TASK DIRECTIONS
Stop at the line that contains "X672992D02*". Until then, set down each line of the records exactly, beginning with the first, and skip pictures.

RECORDS FOR THE EXERCISE
---
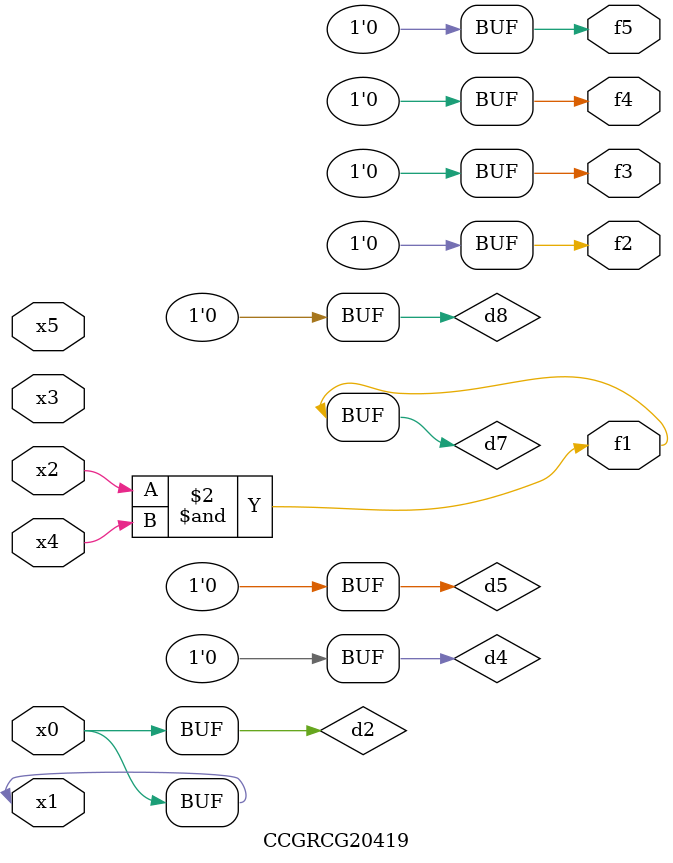
<source format=v>
module CCGRCG20419(
	input x0, x1, x2, x3, x4, x5,
	output f1, f2, f3, f4, f5
);

	wire d1, d2, d3, d4, d5, d6, d7, d8, d9;

	nand (d1, x1);
	buf (d2, x0, x1);
	nand (d3, x2, x4);
	and (d4, d1, d2);
	and (d5, d1, d2);
	nand (d6, d1, d3);
	not (d7, d3);
	xor (d8, d5);
	nor (d9, d5, d6);
	assign f1 = d7;
	assign f2 = d8;
	assign f3 = d8;
	assign f4 = d8;
	assign f5 = d8;
endmodule

</source>
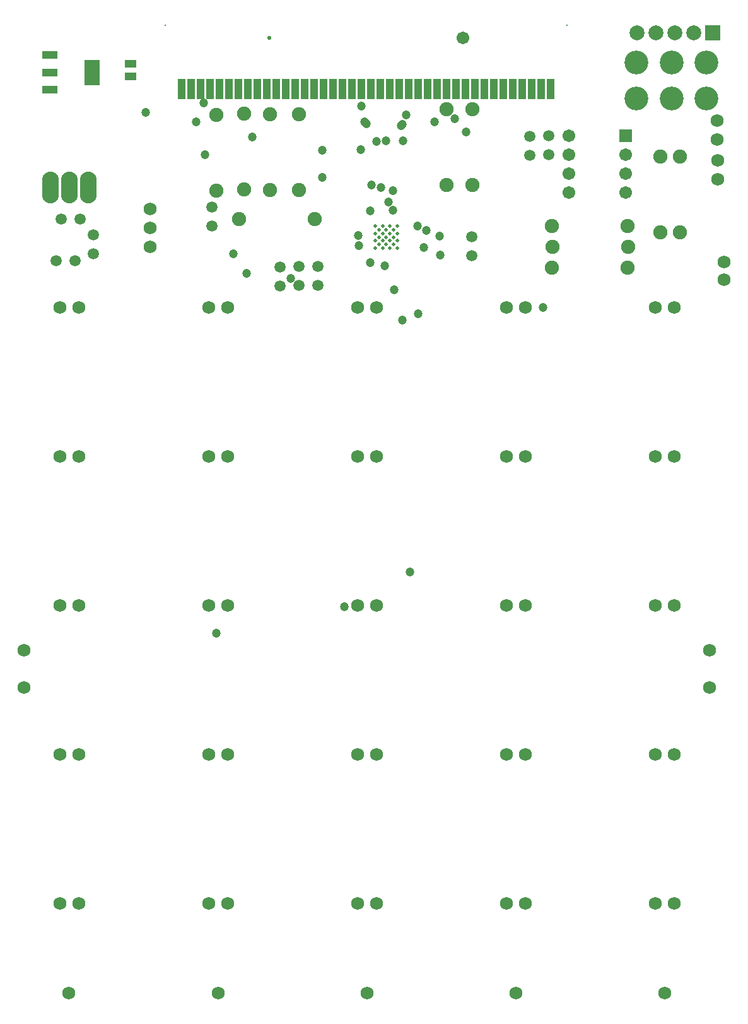
<source format=gts>
G04 Layer_Color=20142*
%FSLAX25Y25*%
%MOIN*%
G70*
G01*
G75*
%ADD38R,0.03950X0.10642*%
%ADD39R,0.08477X0.04343*%
%ADD40R,0.08477X0.13202*%
%ADD41R,0.06115X0.04147*%
%ADD42C,0.06800*%
%ADD43C,0.05918*%
%ADD44C,0.07493*%
%ADD45C,0.12611*%
%ADD46O,0.08800X0.16800*%
%ADD47C,0.06706*%
%ADD48R,0.06706X0.06706*%
%ADD49C,0.00800*%
%ADD50R,0.00800X0.00800*%
%ADD51C,0.02300*%
%ADD52R,0.07887X0.07887*%
%ADD53C,0.07887*%
%ADD54C,0.04737*%
%ADD55C,0.01981*%
D38*
X617992Y651929D02*
D03*
X622992D02*
D03*
X627992D02*
D03*
X637992D02*
D03*
X632992D02*
D03*
X607992D02*
D03*
X612992D02*
D03*
X602992D02*
D03*
X597992D02*
D03*
X592992D02*
D03*
X667992D02*
D03*
X672992D02*
D03*
X677992D02*
D03*
X687992D02*
D03*
X682992D02*
D03*
X657992D02*
D03*
X662992D02*
D03*
X652992D02*
D03*
X647992D02*
D03*
X642992D02*
D03*
X717992D02*
D03*
X722992D02*
D03*
X727992D02*
D03*
X737992D02*
D03*
X732992D02*
D03*
X707992D02*
D03*
X712992D02*
D03*
X702992D02*
D03*
X697992D02*
D03*
X692992D02*
D03*
X742992D02*
D03*
X747992D02*
D03*
X752992D02*
D03*
X762992D02*
D03*
X757992D02*
D03*
X782992D02*
D03*
X787992D02*
D03*
X777992D02*
D03*
X772992D02*
D03*
X767992D02*
D03*
D39*
X523524Y669685D02*
D03*
Y660630D02*
D03*
Y651575D02*
D03*
D40*
X545768Y660630D02*
D03*
D41*
X566142Y665059D02*
D03*
Y658563D02*
D03*
D42*
X509842Y335827D02*
D03*
X848425Y174410D02*
D03*
X872047Y335827D02*
D03*
X879528Y551181D02*
D03*
X769685Y174410D02*
D03*
X879528Y560630D02*
D03*
X533464Y174410D02*
D03*
X612205D02*
D03*
X690945D02*
D03*
X509842Y355512D02*
D03*
X872047D02*
D03*
X876378Y604173D02*
D03*
Y614173D02*
D03*
X538543Y221654D02*
D03*
X528543D02*
D03*
X617283D02*
D03*
X607283D02*
D03*
X696024D02*
D03*
X686024D02*
D03*
X774764D02*
D03*
X764764D02*
D03*
X853504D02*
D03*
X843504D02*
D03*
X538543Y300394D02*
D03*
X528543D02*
D03*
X617283D02*
D03*
X607283D02*
D03*
X696024D02*
D03*
X686024D02*
D03*
X774764D02*
D03*
X764764D02*
D03*
X853504D02*
D03*
X843504D02*
D03*
X538543Y379134D02*
D03*
X528543D02*
D03*
X617283D02*
D03*
X607283D02*
D03*
X696023D02*
D03*
X686023D02*
D03*
X774764D02*
D03*
X764764D02*
D03*
X853504D02*
D03*
X843504D02*
D03*
X538543Y457874D02*
D03*
X528543D02*
D03*
X617283D02*
D03*
X607283D02*
D03*
X696023D02*
D03*
X686023D02*
D03*
X774764D02*
D03*
X764764D02*
D03*
X853504D02*
D03*
X843504D02*
D03*
X875984Y635197D02*
D03*
Y625197D02*
D03*
X576491Y568585D02*
D03*
Y578585D02*
D03*
Y588585D02*
D03*
X538543Y536614D02*
D03*
X528543D02*
D03*
X617283Y536614D02*
D03*
X607283D02*
D03*
X696024D02*
D03*
X686024D02*
D03*
X774764Y536614D02*
D03*
X764764D02*
D03*
X853504D02*
D03*
X843504D02*
D03*
D43*
X526614Y561024D02*
D03*
X536614D02*
D03*
X746457Y573780D02*
D03*
Y563780D02*
D03*
X655118Y548268D02*
D03*
Y558268D02*
D03*
X529370Y583071D02*
D03*
X539370D02*
D03*
X546457Y564803D02*
D03*
Y574803D02*
D03*
X609055Y589528D02*
D03*
Y579528D02*
D03*
X787008Y617165D02*
D03*
Y627165D02*
D03*
X777165Y616772D02*
D03*
Y626772D02*
D03*
X664961Y548268D02*
D03*
Y558268D02*
D03*
X644882Y547874D02*
D03*
Y557874D02*
D03*
D44*
X626008Y638643D02*
D03*
Y598643D02*
D03*
X611441Y638250D02*
D03*
Y598250D02*
D03*
X655148Y598367D02*
D03*
Y638367D02*
D03*
X639794Y598367D02*
D03*
Y638367D02*
D03*
X746539Y601010D02*
D03*
Y641010D02*
D03*
X623307Y583071D02*
D03*
X663307D02*
D03*
X846063Y576063D02*
D03*
Y616063D02*
D03*
X828661Y557480D02*
D03*
X788661D02*
D03*
X733158Y601119D02*
D03*
Y641119D02*
D03*
X828974Y568314D02*
D03*
X788974D02*
D03*
X856299Y576063D02*
D03*
Y616063D02*
D03*
X788661Y579528D02*
D03*
X828661D02*
D03*
D45*
X833465Y646850D02*
D03*
X851969D02*
D03*
X870473D02*
D03*
Y665748D02*
D03*
X851969D02*
D03*
X833465D02*
D03*
D46*
X543858Y599882D02*
D03*
X533858D02*
D03*
X523858D02*
D03*
D47*
X797598Y597205D02*
D03*
Y607205D02*
D03*
Y617205D02*
D03*
Y627205D02*
D03*
X827598Y597205D02*
D03*
Y607205D02*
D03*
Y617205D02*
D03*
X741732Y678740D02*
D03*
D48*
X827598Y627205D02*
D03*
D49*
X796851Y685433D02*
D03*
D50*
X584252D02*
D03*
D51*
X639370Y678740D02*
D03*
D52*
X873622Y681496D02*
D03*
D53*
X863622D02*
D03*
X853622D02*
D03*
X843622D02*
D03*
X833622D02*
D03*
D54*
X574000Y639531D02*
D03*
X705433Y545866D02*
D03*
X700197Y558347D02*
D03*
X620200Y564900D02*
D03*
X688100Y642700D02*
D03*
X604600Y644400D02*
D03*
X709700Y529900D02*
D03*
X710100Y624626D02*
D03*
X717800Y579500D02*
D03*
X729200Y574100D02*
D03*
X726700Y634600D02*
D03*
X600600Y634500D02*
D03*
X722300Y577100D02*
D03*
X709000Y632350D02*
D03*
X709625Y632975D02*
D03*
X718000Y533000D02*
D03*
X721000Y568100D02*
D03*
X711800Y638000D02*
D03*
X737500Y636200D02*
D03*
X729700Y564300D02*
D03*
X783886Y536614D02*
D03*
X692700Y560000D02*
D03*
Y587400D02*
D03*
X650626Y551650D02*
D03*
X627200Y554600D02*
D03*
X667300Y605100D02*
D03*
Y619600D02*
D03*
X605500Y617200D02*
D03*
X693400Y601000D02*
D03*
X700900Y624626D02*
D03*
X704700Y598250D02*
D03*
X713597Y396708D02*
D03*
X630400Y626500D02*
D03*
X702300Y592000D02*
D03*
X696000Y624000D02*
D03*
X704600Y587700D02*
D03*
X690600Y633626D02*
D03*
X689600Y634500D02*
D03*
X686300Y574450D02*
D03*
X687550Y619700D02*
D03*
X698500Y599900D02*
D03*
X686600Y569200D02*
D03*
X743500Y629100D02*
D03*
X611300Y364500D02*
D03*
X679000Y378500D02*
D03*
D55*
X705118Y569685D02*
D03*
X701181D02*
D03*
X697244D02*
D03*
Y577559D02*
D03*
X701181D02*
D03*
X705118D02*
D03*
Y573622D02*
D03*
X701181D02*
D03*
X697244D02*
D03*
X695275Y575590D02*
D03*
X699212D02*
D03*
X707086D02*
D03*
X703149D02*
D03*
Y579527D02*
D03*
X707086D02*
D03*
X699212D02*
D03*
X695275D02*
D03*
Y571653D02*
D03*
X699212D02*
D03*
X707086D02*
D03*
X703149D02*
D03*
Y567716D02*
D03*
X707086D02*
D03*
X699212D02*
D03*
X695275D02*
D03*
M02*

</source>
---
TASK SOLUTION
<source format=v>
module CCGRCG20419(
	input x0, x1, x2, x3, x4, x5,
	output f1, f2, f3, f4, f5
);

	wire d1, d2, d3, d4, d5, d6, d7, d8, d9;

	nand (d1, x1);
	buf (d2, x0, x1);
	nand (d3, x2, x4);
	and (d4, d1, d2);
	and (d5, d1, d2);
	nand (d6, d1, d3);
	not (d7, d3);
	xor (d8, d5);
	nor (d9, d5, d6);
	assign f1 = d7;
	assign f2 = d8;
	assign f3 = d8;
	assign f4 = d8;
	assign f5 = d8;
endmodule

</source>
<source format=gts>
G04 Layer_Color=20142*
%FSLAX25Y25*%
%MOIN*%
G70*
G01*
G75*
%ADD38R,0.03950X0.10642*%
%ADD39R,0.08477X0.04343*%
%ADD40R,0.08477X0.13202*%
%ADD41R,0.06115X0.04147*%
%ADD42C,0.06800*%
%ADD43C,0.05918*%
%ADD44C,0.07493*%
%ADD45C,0.12611*%
%ADD46O,0.08800X0.16800*%
%ADD47C,0.06706*%
%ADD48R,0.06706X0.06706*%
%ADD49C,0.00800*%
%ADD50R,0.00800X0.00800*%
%ADD51C,0.02300*%
%ADD52R,0.07887X0.07887*%
%ADD53C,0.07887*%
%ADD54C,0.04737*%
%ADD55C,0.01981*%
D38*
X617992Y651929D02*
D03*
X622992D02*
D03*
X627992D02*
D03*
X637992D02*
D03*
X632992D02*
D03*
X607992D02*
D03*
X612992D02*
D03*
X602992D02*
D03*
X597992D02*
D03*
X592992D02*
D03*
X667992D02*
D03*
X672992D02*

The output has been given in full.